Healthcare and insurance company Cigna is facing a lawsuit alleging that it systematically rejects patient claims using an algorithm system it put in place to automate the process, according to a July 24 report from Forbes.
The class-action suit was filed in California by plaintiffs Suzanne Kisting-Leung and Ayesha Smiley, who were denied coverage by Cigna based on a decision made by its PXDX digital claims system.
Ms. Kisting-Leung was referred for an ultrasound because of a suspected risk of ovarian cancer and Ms. Smiley was being tested for a vitamin D deficiency.
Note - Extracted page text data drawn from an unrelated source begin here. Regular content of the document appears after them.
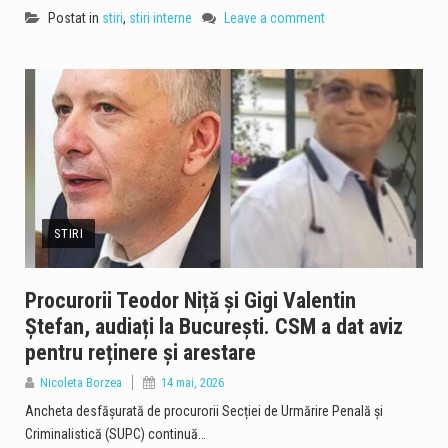
Postat in
stiri
,
stiri interne
Leave a comment
STIRI
Procurorii Teodor Niță și Gigi Valentin
Ștefan, audiați la București. CSM a dat aviz
pentru reținere și arestare
Nicoleta Borzea
14 mai, 2026
Ancheta desfășurată de procurorii Secției de Urmărire Penală și
Criminalistică (SUPC) continuă…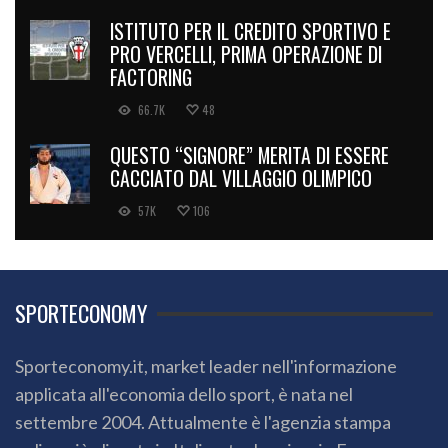
ISTITUTO PER IL CREDITO SPORTIVO E
PRO VERCELLI, PRIMA OPERAZIONE DI
FACTORING
66.7K
48
QUESTO “SIGNORE” MERITA DI ESSERE
CACCIATO DAL VILLAGGIO OLIMPICO
57K
106
SPORTECONOMY
Sporteconomy.it, market leader nell'informazione
applicata all'economia dello sport, è nata nel
settembre 2004. Attualmente è l'agenzia stampa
The complaint alleges that PXDX is an "improper scheme designed to systematically, wrongfully and automatically deny its insureds medical payments owed to them under Cigna's insurance policies."
In March, Propublica investigated Cigna's claims software, flagging discrepancies between a diagnosis and what Cigna considers "acceptable tests and procedures for those ailments."
The study found that over two months in 2022, Cigna denied more than 300,000 claims, spending an average of 1.2 seconds on each. The suit alleges that the insurer does not have a "reasonable standard" for claims processing.
"PXDX is a simple tool to accelerate physician payments that has been grossly mischaracterized in the press. The facts speak for themselves, and we will continue to set the record straight," a Cigna spokesperson told Forbes.